In >48,000 adults with impaired kidney function, initiating GLP-1RA versus DPP-4i was associated with a 10% relative reduction in the risk of all-cause ED encounters or hospitalizations, robust across recurrent event models. Findings support broader use of GLP-1RA in CKD for overall acute care reduction.
Impact: Provides large-scale comparative effectiveness data linking GLP-1RA initiation to fewer acute care encounters across CKD stages, informing therapy selection beyond glycemic endpoints.

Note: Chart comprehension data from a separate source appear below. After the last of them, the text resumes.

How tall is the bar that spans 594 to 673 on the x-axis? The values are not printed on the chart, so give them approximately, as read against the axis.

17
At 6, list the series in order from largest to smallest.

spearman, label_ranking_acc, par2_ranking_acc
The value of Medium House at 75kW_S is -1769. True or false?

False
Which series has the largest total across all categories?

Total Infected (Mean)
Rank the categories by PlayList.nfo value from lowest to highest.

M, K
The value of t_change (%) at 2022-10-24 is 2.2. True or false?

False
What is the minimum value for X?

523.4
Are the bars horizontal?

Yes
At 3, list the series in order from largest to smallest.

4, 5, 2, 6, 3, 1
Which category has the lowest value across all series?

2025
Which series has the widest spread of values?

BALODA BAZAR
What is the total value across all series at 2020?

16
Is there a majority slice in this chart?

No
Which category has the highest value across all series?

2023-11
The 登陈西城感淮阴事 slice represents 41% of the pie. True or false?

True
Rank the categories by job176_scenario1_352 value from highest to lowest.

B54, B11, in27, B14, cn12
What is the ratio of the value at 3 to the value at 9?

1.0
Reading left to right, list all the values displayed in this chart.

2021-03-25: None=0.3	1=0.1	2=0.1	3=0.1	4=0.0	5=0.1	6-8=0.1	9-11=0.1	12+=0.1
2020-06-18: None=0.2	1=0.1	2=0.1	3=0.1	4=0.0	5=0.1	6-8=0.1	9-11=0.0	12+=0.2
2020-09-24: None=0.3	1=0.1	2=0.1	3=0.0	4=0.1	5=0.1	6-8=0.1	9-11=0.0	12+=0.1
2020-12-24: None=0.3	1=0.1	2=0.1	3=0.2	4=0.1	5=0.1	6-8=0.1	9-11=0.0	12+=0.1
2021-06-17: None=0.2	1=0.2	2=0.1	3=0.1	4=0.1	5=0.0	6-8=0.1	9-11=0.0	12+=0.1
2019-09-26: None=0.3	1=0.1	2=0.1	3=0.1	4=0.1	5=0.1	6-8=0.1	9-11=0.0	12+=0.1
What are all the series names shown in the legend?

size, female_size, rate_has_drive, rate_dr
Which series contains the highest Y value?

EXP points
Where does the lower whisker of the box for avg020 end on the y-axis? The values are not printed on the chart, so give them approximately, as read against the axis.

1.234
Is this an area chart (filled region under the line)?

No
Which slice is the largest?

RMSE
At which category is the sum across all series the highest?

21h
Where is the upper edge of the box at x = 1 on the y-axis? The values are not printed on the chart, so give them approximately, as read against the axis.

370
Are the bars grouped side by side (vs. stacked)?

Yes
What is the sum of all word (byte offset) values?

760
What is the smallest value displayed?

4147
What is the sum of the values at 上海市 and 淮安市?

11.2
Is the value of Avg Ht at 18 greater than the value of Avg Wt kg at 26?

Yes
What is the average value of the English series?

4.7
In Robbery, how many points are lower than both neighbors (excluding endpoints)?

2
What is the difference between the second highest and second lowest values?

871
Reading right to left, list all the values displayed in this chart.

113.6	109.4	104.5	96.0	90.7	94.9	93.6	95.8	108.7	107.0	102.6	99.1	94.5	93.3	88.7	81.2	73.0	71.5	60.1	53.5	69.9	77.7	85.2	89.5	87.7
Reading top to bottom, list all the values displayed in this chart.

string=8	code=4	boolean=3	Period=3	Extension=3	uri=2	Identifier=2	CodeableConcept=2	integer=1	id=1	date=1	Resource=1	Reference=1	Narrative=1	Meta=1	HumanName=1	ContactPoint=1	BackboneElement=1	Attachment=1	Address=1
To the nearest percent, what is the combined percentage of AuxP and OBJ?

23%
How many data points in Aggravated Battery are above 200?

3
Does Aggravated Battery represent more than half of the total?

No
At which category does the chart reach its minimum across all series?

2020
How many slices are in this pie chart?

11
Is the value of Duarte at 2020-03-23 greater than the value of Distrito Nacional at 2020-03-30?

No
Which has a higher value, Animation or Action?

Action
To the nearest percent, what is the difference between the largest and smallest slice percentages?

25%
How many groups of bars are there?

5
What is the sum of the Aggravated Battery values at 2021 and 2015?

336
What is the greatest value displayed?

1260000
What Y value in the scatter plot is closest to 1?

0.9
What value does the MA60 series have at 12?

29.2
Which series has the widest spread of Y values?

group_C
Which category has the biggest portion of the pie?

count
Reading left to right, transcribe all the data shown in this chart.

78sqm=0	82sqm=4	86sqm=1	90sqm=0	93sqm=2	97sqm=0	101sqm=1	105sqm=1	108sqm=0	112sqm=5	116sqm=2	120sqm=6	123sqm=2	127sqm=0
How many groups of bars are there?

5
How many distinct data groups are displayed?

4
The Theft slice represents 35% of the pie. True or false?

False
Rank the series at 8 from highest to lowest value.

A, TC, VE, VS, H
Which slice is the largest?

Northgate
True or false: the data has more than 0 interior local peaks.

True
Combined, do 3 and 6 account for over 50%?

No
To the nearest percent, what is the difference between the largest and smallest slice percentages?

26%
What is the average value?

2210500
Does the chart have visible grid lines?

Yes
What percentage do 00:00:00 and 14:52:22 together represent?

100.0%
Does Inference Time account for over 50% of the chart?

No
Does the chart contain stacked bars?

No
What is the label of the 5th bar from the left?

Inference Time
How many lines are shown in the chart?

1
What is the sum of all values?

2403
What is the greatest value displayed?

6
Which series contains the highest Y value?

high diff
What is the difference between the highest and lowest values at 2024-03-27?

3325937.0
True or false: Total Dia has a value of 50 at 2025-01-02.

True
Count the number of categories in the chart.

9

Clinical Implications: When choosing incretin therapy in CKD, GLP-1RA may be preferred over DPP-4i to reduce ED visits/hospitalizations, while individualizing based on tolerability, cardiovascular/renal profiles, and access.
Key Findings
- GLP-1RA initiation was associated with lower risk of all-cause ED encounters or hospitalizations vs DPP-4i (HR 0.90; 95% CI 0.87–0.94).
- Results were consistent using multiple recurrent event models (PWP gap-time, Andersen–Gill, PWP calendar time).
- Effect observed across the spectrum of kidney disease (eGFR <90 mL/min/1.73 m2).
Methodological Strengths
- Large population-based cohort with new-user design and IPTW
- Use of recurrent event models to capture multiple ED/hospitalization episodes
Limitations
- Observational design with potential residual confounding despite weighting
- Lack of randomization and limited insight into cause-specific admissions
Future Directions: Prospective trials or pragmatic RCTs in CKD populations to confirm acute care reduction and explore mechanisms; subgroup analyses by eGFR, albuminuria, and comorbidities.